Jack’s guest is, again, Lola Haskins. This is the Author’s Note to her new collection, Asylum: Improvisations on John Clare:
“The quotes in this book are taken from the diary the poet John Clare kept in 1841, describing his escape from Dr. Matthew [Allen’s] private insane asylum in Epping Forest and his subsequent struggle to reach his home in Northborough, where he hoped to reunite with Mary, who’d been his childhood sweetheart. He made the eighty-mile journey in four days, sleeping rough and staving off starvation by eating grass, which he said tasted like fresh bread. Six months after this odyssey, Clare was again declared mad and sent to Northampton General Lunatic Asylum where he died twenty-three years later.
“I chose this frame for my collection for three reasons: first, because having been solo my entire writing life, I too have often felt like the only soldier in my own army; second, because I thought it relevant that Clare’s journal addresses how hard it is to be free; and third, because the fact that “asylum” implies both lunacy and refuge resonates for me. I consider these poems improvisations because I see Clare’s changing mental states as matches and my poems as the resulting fires, fire that I hope may, from time to time, burn out of control.”
This is John Clare’s most famous poem, “I Am!”:
I am–yet what I am none cares or knows;
My friends forsake me like a memory lost:
I am the self-consumer of my woes–
They rise and vanish in oblivious host,
Like shadows in love’s frenzied stifled throes
And yet I am, and live–like vapours tossed
Into the nothingness of scorn and noise,
Into the living sea of waking dreams,
Where there is neither sense of life or joys,
But the vast shipwreck of my life’s esteems;
Even the dearest that I loved the best
Are strange—nay, rather, stranger than the rest.

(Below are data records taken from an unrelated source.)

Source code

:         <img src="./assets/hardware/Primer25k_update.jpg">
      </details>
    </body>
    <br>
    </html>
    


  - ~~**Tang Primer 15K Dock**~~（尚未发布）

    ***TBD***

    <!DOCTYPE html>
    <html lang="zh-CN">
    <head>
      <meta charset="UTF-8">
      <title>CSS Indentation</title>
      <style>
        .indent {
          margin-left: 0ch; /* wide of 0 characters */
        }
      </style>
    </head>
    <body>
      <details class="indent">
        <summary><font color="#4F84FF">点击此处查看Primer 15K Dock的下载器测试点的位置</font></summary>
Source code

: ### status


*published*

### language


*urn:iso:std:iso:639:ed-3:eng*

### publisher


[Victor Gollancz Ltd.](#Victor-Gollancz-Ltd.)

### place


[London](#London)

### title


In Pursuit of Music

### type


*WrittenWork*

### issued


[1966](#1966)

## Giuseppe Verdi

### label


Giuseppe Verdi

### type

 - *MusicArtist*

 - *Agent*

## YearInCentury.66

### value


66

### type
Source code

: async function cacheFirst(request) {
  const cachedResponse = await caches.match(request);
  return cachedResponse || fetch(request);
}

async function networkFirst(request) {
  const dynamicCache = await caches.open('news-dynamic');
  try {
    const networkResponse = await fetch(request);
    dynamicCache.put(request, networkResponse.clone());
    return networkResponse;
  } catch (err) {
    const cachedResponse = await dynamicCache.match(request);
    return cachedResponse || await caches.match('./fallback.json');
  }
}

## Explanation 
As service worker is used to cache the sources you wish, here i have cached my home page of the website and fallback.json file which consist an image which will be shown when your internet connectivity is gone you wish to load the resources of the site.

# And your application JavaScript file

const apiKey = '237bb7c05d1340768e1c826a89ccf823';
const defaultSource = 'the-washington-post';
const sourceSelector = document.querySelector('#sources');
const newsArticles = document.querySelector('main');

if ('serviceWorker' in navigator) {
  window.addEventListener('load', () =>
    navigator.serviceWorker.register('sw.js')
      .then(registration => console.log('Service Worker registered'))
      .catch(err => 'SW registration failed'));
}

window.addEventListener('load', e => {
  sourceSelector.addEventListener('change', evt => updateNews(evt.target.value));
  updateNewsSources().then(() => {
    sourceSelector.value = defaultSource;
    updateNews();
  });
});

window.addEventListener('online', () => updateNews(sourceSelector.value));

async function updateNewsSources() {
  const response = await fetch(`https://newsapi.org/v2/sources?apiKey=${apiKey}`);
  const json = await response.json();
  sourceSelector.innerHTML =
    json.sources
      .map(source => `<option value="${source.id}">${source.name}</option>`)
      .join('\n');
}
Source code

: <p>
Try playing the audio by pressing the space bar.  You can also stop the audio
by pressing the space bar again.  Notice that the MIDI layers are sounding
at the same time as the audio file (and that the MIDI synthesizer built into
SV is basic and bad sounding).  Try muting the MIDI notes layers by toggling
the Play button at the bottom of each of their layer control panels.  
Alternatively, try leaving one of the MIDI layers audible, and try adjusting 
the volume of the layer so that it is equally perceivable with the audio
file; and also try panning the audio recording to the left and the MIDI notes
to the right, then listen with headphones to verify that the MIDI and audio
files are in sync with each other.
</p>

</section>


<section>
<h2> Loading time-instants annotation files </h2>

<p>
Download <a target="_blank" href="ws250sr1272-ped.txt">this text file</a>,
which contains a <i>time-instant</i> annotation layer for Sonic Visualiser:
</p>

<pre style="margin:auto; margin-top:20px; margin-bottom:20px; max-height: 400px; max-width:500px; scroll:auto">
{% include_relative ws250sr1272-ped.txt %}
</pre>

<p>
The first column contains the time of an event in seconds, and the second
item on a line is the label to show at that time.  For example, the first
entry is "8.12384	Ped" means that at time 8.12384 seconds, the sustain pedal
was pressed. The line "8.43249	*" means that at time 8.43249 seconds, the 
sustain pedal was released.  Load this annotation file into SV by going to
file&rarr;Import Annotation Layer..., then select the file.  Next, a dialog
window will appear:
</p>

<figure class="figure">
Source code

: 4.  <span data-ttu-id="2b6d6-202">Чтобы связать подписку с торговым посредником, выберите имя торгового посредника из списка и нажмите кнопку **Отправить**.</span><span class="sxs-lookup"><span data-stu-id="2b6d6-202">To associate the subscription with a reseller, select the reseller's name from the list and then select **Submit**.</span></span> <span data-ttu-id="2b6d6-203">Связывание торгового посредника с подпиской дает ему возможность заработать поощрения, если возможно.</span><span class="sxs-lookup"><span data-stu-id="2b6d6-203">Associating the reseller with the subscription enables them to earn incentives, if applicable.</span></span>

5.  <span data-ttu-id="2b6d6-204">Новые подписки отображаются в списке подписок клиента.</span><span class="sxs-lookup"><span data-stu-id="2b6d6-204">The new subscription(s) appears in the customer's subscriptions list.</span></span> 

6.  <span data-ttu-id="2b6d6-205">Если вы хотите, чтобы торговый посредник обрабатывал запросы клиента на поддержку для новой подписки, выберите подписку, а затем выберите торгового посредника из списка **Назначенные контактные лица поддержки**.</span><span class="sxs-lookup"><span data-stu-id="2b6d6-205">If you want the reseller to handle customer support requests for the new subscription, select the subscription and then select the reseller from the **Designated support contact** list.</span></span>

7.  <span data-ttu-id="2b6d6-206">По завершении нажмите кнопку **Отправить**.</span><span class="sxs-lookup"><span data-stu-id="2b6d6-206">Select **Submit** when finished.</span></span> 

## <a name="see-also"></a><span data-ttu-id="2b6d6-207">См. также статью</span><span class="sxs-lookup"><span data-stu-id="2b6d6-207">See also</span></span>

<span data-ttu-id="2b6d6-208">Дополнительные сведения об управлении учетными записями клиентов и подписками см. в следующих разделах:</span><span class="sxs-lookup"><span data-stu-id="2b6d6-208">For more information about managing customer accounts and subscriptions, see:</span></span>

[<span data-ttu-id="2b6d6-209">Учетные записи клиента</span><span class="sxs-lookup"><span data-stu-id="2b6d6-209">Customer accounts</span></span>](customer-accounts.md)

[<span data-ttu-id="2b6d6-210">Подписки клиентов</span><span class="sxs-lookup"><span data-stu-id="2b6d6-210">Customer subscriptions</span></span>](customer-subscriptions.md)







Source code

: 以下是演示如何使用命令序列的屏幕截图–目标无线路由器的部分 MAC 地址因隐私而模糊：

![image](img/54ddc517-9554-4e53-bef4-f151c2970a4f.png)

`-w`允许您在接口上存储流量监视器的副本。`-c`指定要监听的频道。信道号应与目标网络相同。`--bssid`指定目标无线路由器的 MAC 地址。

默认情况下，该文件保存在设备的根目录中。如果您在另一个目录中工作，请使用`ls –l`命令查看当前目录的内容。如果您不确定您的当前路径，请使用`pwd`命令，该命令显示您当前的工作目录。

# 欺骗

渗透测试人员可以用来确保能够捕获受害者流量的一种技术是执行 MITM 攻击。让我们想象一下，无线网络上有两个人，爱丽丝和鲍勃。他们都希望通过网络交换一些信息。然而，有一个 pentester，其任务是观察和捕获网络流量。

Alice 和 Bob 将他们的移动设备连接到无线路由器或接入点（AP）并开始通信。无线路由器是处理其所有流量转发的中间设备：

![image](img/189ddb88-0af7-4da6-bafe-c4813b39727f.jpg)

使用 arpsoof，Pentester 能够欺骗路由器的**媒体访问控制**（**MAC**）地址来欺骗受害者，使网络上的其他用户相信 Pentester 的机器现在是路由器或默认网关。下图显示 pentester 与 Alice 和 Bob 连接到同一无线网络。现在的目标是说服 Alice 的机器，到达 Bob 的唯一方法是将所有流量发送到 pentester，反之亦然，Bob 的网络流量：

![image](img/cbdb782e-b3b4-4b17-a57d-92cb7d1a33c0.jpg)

I long for scenes where man hath never trod
A place where woman never smiled or wept
There to abide with my Creator, God,
And sleep as I in childhood sweetly slept,
Untroubling and untroubled where I lie
The grass below—above the vaulted sky.
And this is by Lola Haskins:
In Tide Pools
lavender-spined urchins reside. And anemones with wavy mouths.
And periwinkle snails, full of themselves because they have been
given such a beautiful name. And over these low-dwellers, fine-
haired grasses drift as if underwater there were always a wind.
And since these communities, not touching, are like language
groups that have grown apart, it is not surprising that each has its
legends. In one, it is said that the Maker, taking pity on the rocks’
empty cups, filled them. In this way, the rocks, once beggars,
became kings. In another, that certain stars, unhappy to be among
multitudes, found solace in these smaller skies. Elsewhere, it is
said that long ago the dwellers in these valleys lived deep. But
slowly and slowly, wave-rush drew them upward. And now they
are visited every day by her who, breaking over them, leaves parts
of herself, which they drink and want for nothing. It is not only
humans who have religion. On the edge of the ocean, the finger
limpets see the Almighty, and cling.